> Exercise input:
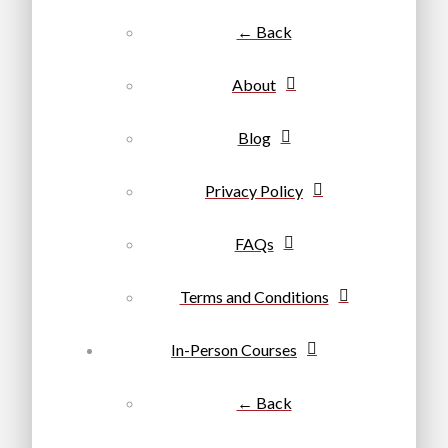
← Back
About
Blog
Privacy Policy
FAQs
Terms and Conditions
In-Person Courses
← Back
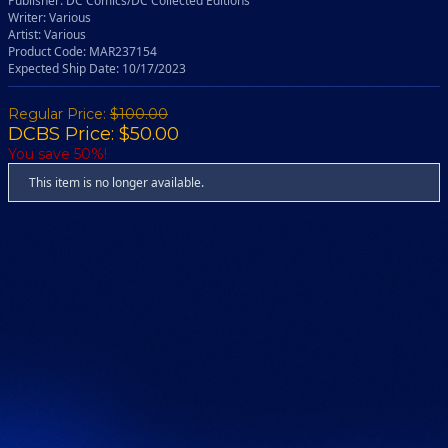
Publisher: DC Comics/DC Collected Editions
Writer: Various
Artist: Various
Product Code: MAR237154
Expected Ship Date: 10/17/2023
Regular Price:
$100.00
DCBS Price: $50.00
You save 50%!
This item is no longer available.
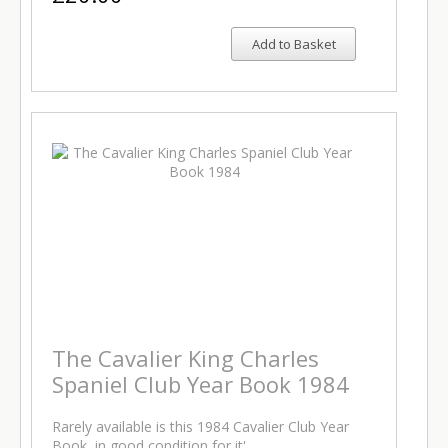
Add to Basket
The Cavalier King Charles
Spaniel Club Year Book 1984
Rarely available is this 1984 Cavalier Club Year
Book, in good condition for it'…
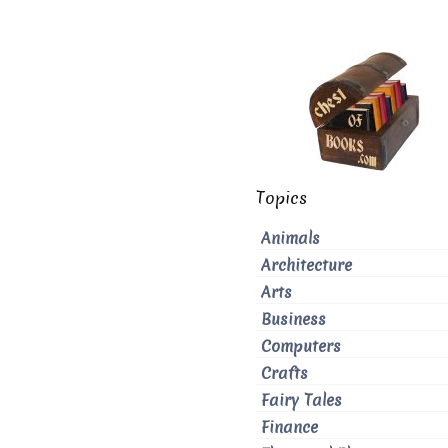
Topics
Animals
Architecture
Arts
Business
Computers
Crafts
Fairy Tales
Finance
---
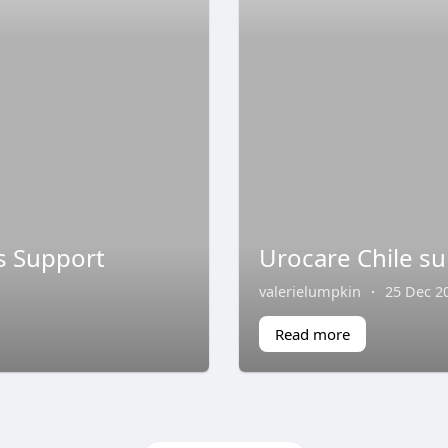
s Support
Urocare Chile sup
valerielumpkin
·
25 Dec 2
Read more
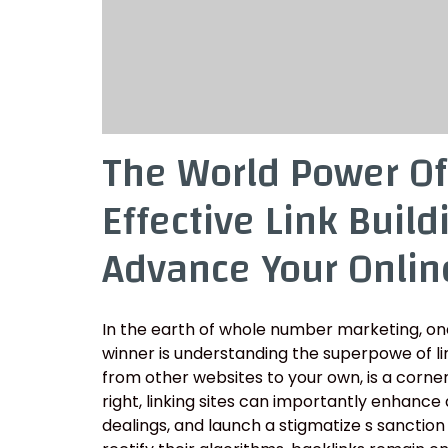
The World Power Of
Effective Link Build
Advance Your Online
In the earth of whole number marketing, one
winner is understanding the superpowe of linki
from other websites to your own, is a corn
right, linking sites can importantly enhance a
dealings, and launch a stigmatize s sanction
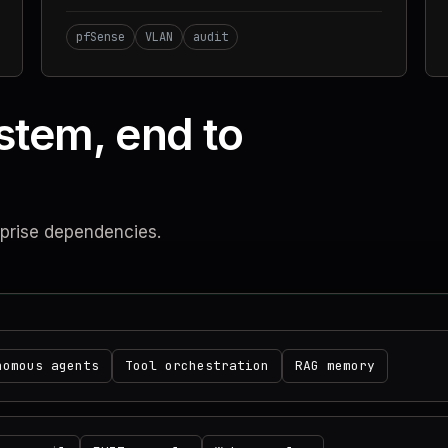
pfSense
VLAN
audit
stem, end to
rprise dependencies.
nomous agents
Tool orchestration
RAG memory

> Assigned task:
Using the records above, report each line that contains the word "available" by copying it.

> Solution to this problem:
This item is no longer available.
Rarely available is this 1984 Cavalier Club Year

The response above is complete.